A quote from the second link: "Today, there are hundreds of different datums
in use; but, they are all either horizontal or vertical in their orientation.
The horizontal datum is the one that is used in measuring a specific position
on the earth's surface in coordinate systems such as latitude and longitude.
Because of the different local datums (i.e. those having different reference
points) the same position can have many different geographic coordinates so it
is important to know which datum the reference is in."

So it may not be as simple as saying "Google maps inaccuracy", even though
that's the outcome.

> That is when I realized satellite maps is fine, but road map is off by some
> distance.

This sounds as though the satellite map used one datum and the road map
another. This is fairly common in locales other than the continental U.S. and
Europe.

I just performed a comparison for a freeway intersection in Hangzhou:

[https://maps.google.com/maps?q=hangzhou&hl=en&ll=30....](https://maps.google.com/maps?q=hangzhou&hl=en&ll=30.334602,120.140111&spn=0.012594,0.019226&sll=47.272986,-120.882277&sspn=5.069316,9.84375&hnear=Hangzhou,+Zhejiang,+China&t=h&z=16)

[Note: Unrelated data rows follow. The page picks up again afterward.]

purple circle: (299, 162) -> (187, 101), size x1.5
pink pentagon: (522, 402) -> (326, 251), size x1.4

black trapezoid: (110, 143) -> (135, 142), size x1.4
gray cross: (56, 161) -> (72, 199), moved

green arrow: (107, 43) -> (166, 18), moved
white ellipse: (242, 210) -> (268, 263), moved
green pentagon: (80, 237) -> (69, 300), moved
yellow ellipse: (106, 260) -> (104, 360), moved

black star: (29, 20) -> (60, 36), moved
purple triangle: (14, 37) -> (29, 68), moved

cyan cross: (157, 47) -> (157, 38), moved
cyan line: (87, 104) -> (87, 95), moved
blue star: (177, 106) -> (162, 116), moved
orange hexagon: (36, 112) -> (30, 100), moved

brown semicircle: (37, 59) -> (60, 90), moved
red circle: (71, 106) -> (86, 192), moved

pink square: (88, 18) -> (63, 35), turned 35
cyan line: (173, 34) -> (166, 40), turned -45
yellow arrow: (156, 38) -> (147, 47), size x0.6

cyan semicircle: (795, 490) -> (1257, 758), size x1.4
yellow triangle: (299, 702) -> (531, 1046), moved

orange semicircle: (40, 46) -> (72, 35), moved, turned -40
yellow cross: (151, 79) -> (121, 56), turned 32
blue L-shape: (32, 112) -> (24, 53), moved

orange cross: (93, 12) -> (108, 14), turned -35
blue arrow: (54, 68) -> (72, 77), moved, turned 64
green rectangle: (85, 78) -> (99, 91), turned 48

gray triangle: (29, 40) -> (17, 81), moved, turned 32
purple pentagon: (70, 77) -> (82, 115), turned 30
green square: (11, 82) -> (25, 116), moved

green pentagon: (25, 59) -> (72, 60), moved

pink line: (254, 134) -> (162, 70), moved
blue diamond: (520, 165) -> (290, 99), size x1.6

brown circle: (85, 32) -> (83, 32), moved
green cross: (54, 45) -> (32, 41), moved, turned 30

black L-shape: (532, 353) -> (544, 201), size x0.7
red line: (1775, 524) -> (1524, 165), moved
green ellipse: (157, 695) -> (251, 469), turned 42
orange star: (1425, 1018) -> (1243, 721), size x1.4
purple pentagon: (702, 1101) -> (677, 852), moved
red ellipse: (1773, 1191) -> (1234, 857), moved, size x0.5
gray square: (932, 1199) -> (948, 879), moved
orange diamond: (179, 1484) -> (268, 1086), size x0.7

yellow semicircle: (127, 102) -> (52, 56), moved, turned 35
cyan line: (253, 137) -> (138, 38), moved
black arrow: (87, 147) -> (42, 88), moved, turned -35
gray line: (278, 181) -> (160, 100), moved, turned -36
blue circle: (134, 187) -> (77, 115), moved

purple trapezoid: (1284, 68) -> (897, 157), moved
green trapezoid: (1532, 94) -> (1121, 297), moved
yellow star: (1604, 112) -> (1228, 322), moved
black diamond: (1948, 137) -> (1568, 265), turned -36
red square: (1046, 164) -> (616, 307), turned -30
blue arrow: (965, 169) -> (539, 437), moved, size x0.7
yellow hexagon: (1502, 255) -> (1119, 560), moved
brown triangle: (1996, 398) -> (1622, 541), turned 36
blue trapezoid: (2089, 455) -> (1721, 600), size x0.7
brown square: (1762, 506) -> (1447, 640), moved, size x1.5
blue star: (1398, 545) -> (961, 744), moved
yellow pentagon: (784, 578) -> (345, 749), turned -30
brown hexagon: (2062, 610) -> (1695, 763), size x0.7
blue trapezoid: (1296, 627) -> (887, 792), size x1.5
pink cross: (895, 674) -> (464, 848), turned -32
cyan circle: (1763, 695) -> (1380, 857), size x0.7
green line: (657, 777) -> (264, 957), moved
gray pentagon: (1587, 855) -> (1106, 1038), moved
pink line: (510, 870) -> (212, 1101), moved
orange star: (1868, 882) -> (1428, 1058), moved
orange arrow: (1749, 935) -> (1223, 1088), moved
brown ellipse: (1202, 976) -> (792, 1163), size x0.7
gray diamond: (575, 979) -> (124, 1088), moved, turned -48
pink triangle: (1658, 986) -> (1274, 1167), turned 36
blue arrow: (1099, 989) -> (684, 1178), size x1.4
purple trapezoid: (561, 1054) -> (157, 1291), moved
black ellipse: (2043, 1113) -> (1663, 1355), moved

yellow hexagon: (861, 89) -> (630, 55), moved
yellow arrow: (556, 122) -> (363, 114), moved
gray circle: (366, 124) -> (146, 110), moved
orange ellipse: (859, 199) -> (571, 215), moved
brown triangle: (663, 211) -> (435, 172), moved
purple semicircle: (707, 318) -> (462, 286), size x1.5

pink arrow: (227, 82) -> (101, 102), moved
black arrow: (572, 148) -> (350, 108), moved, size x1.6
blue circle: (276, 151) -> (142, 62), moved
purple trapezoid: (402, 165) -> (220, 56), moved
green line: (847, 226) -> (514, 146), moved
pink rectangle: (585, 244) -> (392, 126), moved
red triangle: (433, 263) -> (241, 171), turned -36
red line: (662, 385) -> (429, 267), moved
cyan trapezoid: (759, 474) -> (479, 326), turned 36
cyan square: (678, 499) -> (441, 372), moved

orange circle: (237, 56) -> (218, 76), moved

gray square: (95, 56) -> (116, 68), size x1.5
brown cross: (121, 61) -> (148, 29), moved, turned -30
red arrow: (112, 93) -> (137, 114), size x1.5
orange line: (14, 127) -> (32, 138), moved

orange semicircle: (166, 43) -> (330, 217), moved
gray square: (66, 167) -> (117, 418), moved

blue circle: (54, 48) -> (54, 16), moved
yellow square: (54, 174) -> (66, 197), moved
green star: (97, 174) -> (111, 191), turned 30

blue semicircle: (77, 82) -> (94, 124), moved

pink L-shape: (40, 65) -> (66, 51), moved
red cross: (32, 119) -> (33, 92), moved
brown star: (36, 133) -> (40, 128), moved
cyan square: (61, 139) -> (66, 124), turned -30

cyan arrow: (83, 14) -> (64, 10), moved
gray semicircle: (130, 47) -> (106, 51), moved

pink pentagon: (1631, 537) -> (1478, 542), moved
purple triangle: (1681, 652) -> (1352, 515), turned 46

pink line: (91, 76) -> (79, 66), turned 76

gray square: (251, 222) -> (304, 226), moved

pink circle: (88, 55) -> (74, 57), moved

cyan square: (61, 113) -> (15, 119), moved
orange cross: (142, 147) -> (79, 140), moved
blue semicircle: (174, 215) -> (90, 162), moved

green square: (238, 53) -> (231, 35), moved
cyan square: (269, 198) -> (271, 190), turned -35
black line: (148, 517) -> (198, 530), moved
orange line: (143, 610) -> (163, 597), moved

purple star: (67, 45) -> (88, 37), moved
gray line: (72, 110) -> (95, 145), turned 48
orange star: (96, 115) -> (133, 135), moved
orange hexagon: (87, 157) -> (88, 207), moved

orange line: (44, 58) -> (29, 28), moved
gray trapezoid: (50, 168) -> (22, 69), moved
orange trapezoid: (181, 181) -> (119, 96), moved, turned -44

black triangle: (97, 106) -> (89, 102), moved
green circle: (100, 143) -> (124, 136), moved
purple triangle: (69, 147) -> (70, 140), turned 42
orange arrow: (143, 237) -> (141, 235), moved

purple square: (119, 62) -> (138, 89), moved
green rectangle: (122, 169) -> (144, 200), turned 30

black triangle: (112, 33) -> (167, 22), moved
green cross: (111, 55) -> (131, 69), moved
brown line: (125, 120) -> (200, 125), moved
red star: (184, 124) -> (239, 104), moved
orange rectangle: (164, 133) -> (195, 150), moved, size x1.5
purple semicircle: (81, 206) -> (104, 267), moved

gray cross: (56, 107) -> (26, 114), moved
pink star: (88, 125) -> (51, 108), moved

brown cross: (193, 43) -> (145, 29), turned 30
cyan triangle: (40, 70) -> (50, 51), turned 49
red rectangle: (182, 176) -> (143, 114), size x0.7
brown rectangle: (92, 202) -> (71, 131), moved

... and came up with an approximate error of 521 meters between the satellite
and road maps. This is a rather extreme case, but it could easily be explained
by the use of one datum for the satellite map and another for the road map.
Here's a reference about this:

Source: <http://en.wikipedia.org/wiki/North_American_Datum>

Quote: "A point having a given latitude and longitude in NAD27 may be
displaced on the order of _many tens of meters_ from another point having the
identical latitude and longitude in NAD83, so it is important to specify the
datum along with the coordinates."